KRG to tighten gun laws, but can’t promise to end black market: minister
ERBIL, Kurdistan Region — The Kurdistan Regional Government (KRG) plans to tighten its gun control laws, but cannot promise a complete end to gun markets, the interior minister told parliament on Tuesday as lawmakers discussed an increase in gun violence, murders, and domestic violence.
“We cannot promise that we will put a complete end to the gun market in the Kurdistan Region, for even in the most democratic countries, there is no complete control of the gun market,” Minister of Interior Rebar Ahmed said in the parliament.
“There are households that have heavy weaponry, none of which is necessary for those families on a daily basis,” Ahmed said. “However, it is no secret that there is a mindset within our community that believes that one day they might need to use those weapons, whether to defend a tribe, a political party, or to defend Kurdistan.”
2020 saw an increase in reported gun violence across the Kurdistan Region, a Sulaimani police spokesperson told Rudaw English in November. And this year, the numbers appear to be even higher.
Gun-related deaths in the Kurdistan Region have “increased 50 percent compared to last year,” Shakhawan Rauf Bag, head of the parliament’s Peshmerga, Interior, Security, and Local Councils Committee said in late April. Twelve people were killed between April 1 and April 27, while a total of 25 were killed over the course of last year.
The KRG has struggled to bring gun ownership under control and decrease the number of privately-owned weapons. Firearms, including sniper rifles and machine guns, can be purchased on the black market.
According to unofficial data compiled by Kurdistan Region’s independent human rights commission, 70 percent of households have a weapon.
“The reason unlicensed guns have increased is because we have made the process of obtaining a license harder,” Ahmed said, adding that his ministry plans to raise the minimum age for gun ownership.

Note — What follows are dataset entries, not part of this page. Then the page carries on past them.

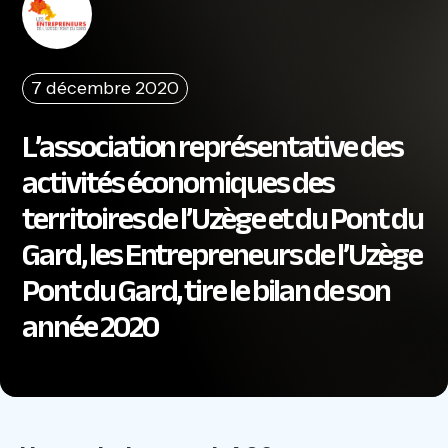
7 décembre 2020
L’association représentative des
activités économiques des
territoires de l’Uzège et du Pont du
Gard, les Entrepreneurs de l’Uzège
Pont du Gard, tire le bilan de son
année 2020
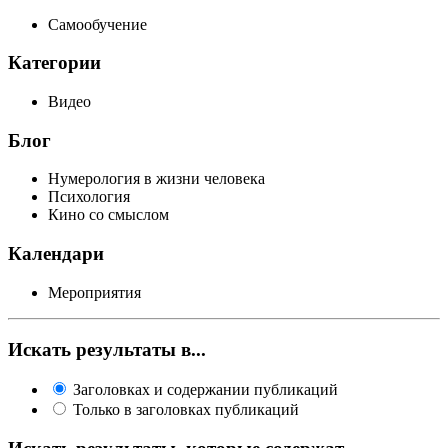
Самообучение
Категории
Видео
Блог
Нумерология в жизни человека
Психология
Кино со смыслом
Календари
Мероприятия
Искать результаты в...
Заголовках и содержании публикаций
Только в заголовках публикаций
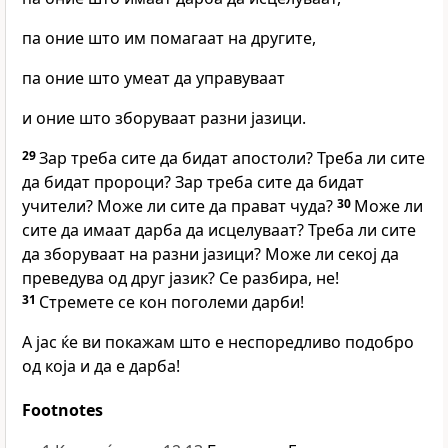
па оние што им помагаат на другите,
па оние што умеат да управуваат
и оние што зборуваат разни јазици.
29
Зар треба сите да бидат апостоли? Треба ли сите
да бидат пророци? Зар треба сите да бидат
учители? Може ли сите да прават чуда?
30
Може ли
сите да имаат дарба да исцелуваат? Треба ли сите
да зборуваат на разни јазици? Може ли секој да
преведува од друг јазик? Се разбира, не!
31
Стремете се кон поголеми дарби!
А јас ќе ви покажам што е неспоредливо подобро
од која и да е дарба!
Footnotes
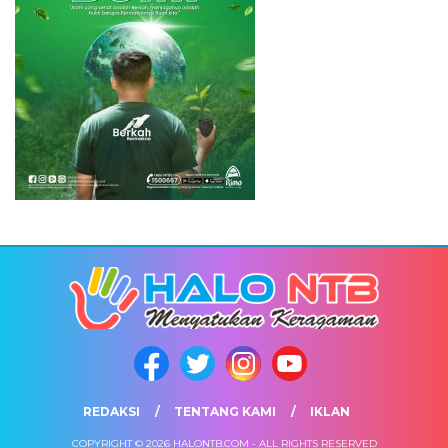
REDAKSI
TENTANG KAMI
IKLAN
COPYRIGHT © 2026 HALONTB.COM - ALL RIGHTS RESERVED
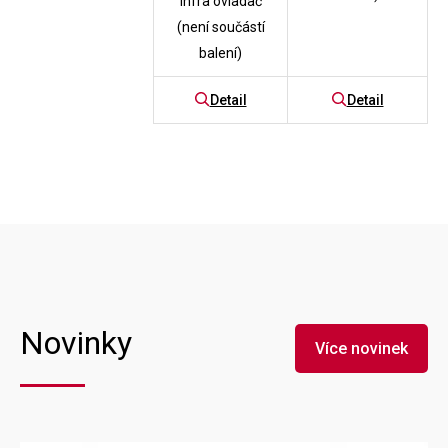
infra ovladač
(není součástí
balení)
Detail
Detail
Novinky
Více novinek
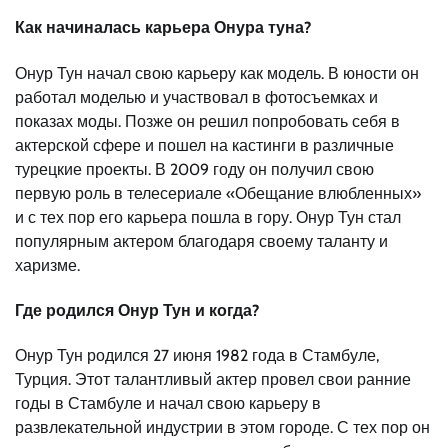
Как начиналась карьера Онура туна?
Онур Тун начал свою карьеру как модель. В юности он
работал моделью и участвовал в фотосъемках и
показах моды. Позже он решил попробовать себя в
актерской сфере и пошел на кастинги в различные
турецкие проекты. В 2009 году он получил свою
первую роль в телесериале «Обещание влюбленных»
и с тех пор его карьера пошла в гору. Онур Тун стал
популярным актером благодаря своему таланту и
харизме.
Где родился Онур Тун и когда?
Онур Тун родился 27 июня 1982 года в Стамбуле,
Турция. Этот талантливый актер провел свои ранние
годы в Стамбуле и начал свою карьеру в
развлекательной индустрии в этом городе. С тех пор он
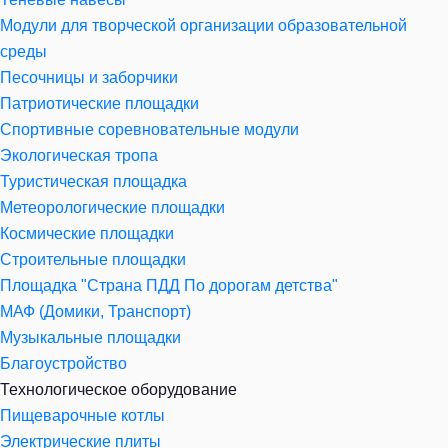
Модули для творческой организации образовательной
среды
Песочницы и заборчики
Патриотические площадки
Спортивные соревновательные модули
Экологическая тропа
Туристическая площадка
Метеорологические площадки
Космические площадки
Строительные площадки
Площадка "Страна ПДД По дорогам детства"
МАФ (Домики, Транспорт)
Музыкальные площадки
Благоустройство
Технологическое оборудование
Пищеварочные котлы
Электрические плиты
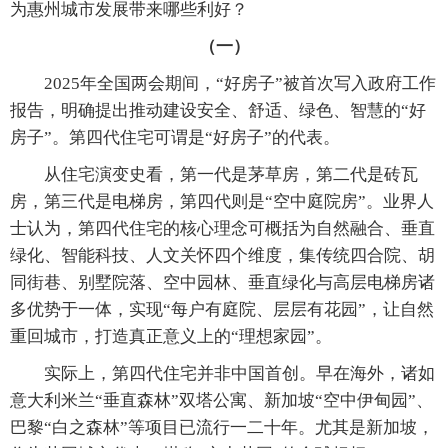
为惠州城市发展带来哪些利好？
（一）
2025年全国两会期间，“好房子”被首次写入政府工作
报告，明确提出推动建设安全、舒适、绿色、智慧的“好
房子”。第四代住宅可谓是“好房子”的代表。
从住宅演变史看，第一代是茅草房，第二代是砖瓦
房，第三代是电梯房，第四代则是“空中庭院房”。业界人
士认为，第四代住宅的核心理念可概括为自然融合、垂直
绿化、智能科技、人文关怀四个维度，集传统四合院、胡
同街巷、别墅院落、空中园林、垂直绿化与高层电梯房诸
多优势于一体，实现“每户有庭院、层层有花园”，让自然
重回城市，打造真正意义上的“理想家园”。
实际上，第四代住宅并非中国首创。早在海外，诸如
意大利米兰“垂直森林”双塔公寓、新加坡“空中伊甸园”、
巴黎“白之森林”等项目已流行一二十年。尤其是新加坡，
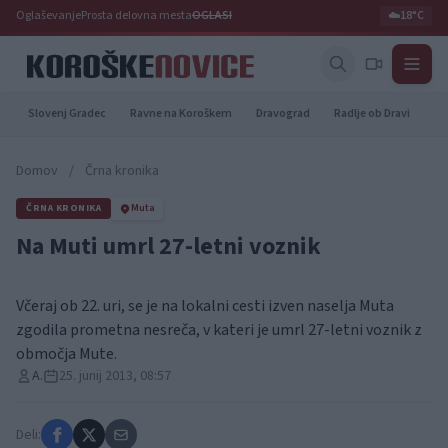
Oglaševanje
Prosta delovna mesta
OGLASI
☁️
18°C
Slovenj Gradec
Ravne na Koroškem
Dravograd
Radlje ob Dravi
Pr
Domov
/
Črna kronika
ČRNA KRONIKA
Muta
Na Muti umrl 27-letni voznik
Včeraj ob 22. uri, se je na lokalni cesti izven naselja Muta
zgodila prometna nesreča, v kateri je umrl 27-letni voznik z
območja Mute.
A.
25. junij 2013, 08:57
Deli:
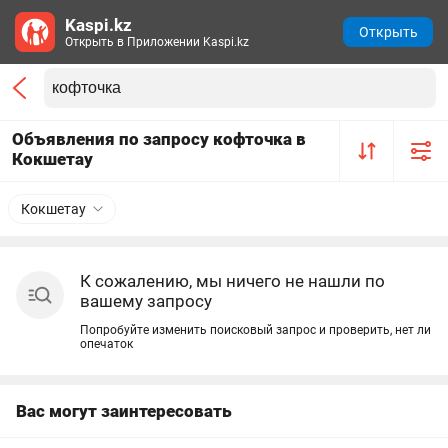
Kaspi.kz
Открыть
Открыть в Приложении Kaspi.kz
Объявления по запросу кофточка в
Кокшетау
Кокшетау
К сожалению, мы ничего не нашли по
вашему запросу
Попробуйте изменить поисковый запрос и проверить, нет ли
опечаток
Вас могут заинтересовать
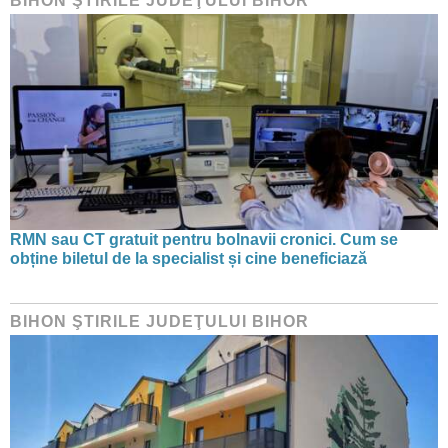
BIHON ŞTIRILE JUDEŢULUI BIHOR
RMN sau CT gratuit pentru bolnavii cronici. Cum se
obține biletul de la specialist și cine beneficiază
BIHON ŞTIRILE JUDEŢULUI BIHOR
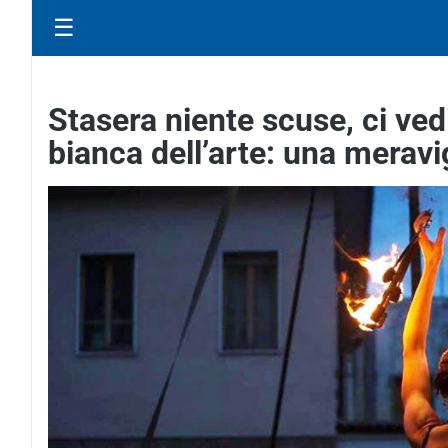
☰
Stasera niente scuse, ci ve
bianca dell’arte: una meravi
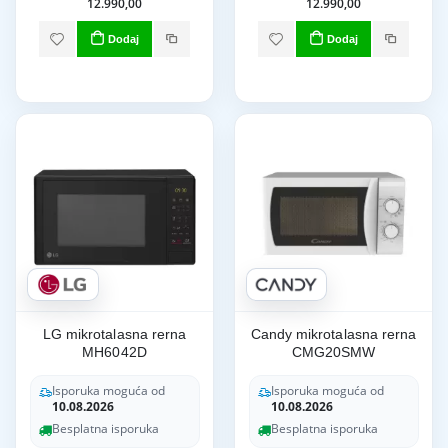
12.990,00
12.990,00
Dodaj
Dodaj
LG mikrotalasna rerna
Candy mikrotalasna rerna
MH6042D
CMG20SMW
Isporuka moguća od
Isporuka moguća od
10.08.2026
10.08.2026
Besplatna isporuka
Besplatna isporuka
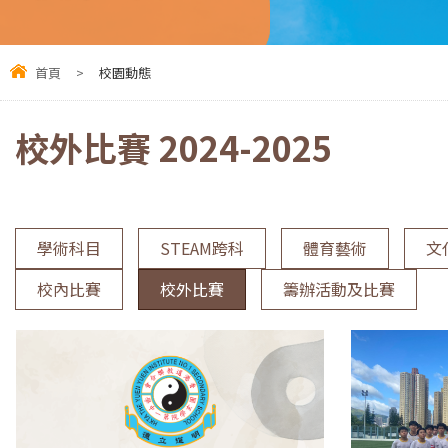
首頁
>
校園動態
校外比賽 2024-2025
學術科目
STEAM跨科
體育藝術
文
校內比賽
校外比賽
籌辦活動及比賽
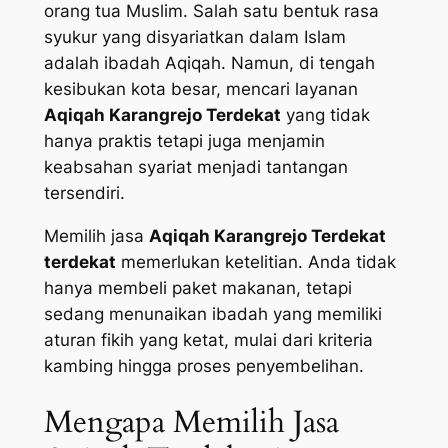
orang tua Muslim. Salah satu bentuk rasa
syukur yang disyariatkan dalam Islam
adalah ibadah Aqiqah. Namun, di tengah
kesibukan kota besar, mencari layanan
Aqiqah Karangrejo Terdekat
yang tidak
hanya praktis tetapi juga menjamin
keabsahan syariat menjadi tantangan
tersendiri.
Memilih jasa
Aqiqah Karangrejo Terdekat
terdekat
memerlukan ketelitian. Anda tidak
hanya membeli paket makanan, tetapi
sedang menunaikan ibadah yang memiliki
aturan fikih yang ketat, mulai dari kriteria
kambing hingga proses penyembelihan.
Mengapa Memilih Jasa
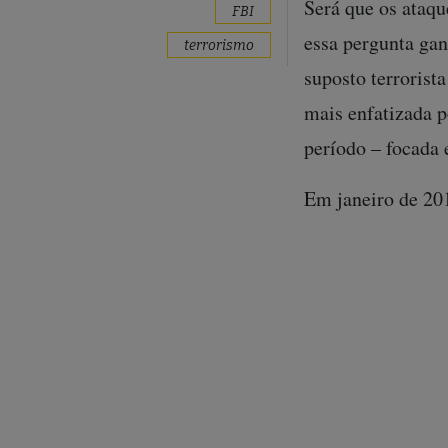
Será que os ataqu
FBI
essa pergunta gan
terrorismo
suposto terrorist
mais enfatizada p
período – focada 
Em janeiro de 201
Boston e o descar
suspeito de terro
viagem de seis me
investigadores – 
muçulmano que ti
um avião de cont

“We will change the legal age for owning a gun. This is not the right to education and university, or any normal right. Why should the legal age be 18,” Ahmed said.
“The punishment for holding illegal guns will be increased,” he added.
According to Article 6 of the 1993 weapons ownership law, persons over 18 who are permanent residents of the Kurdistan Region, and have no criminal record or mental illness can carry a weapon.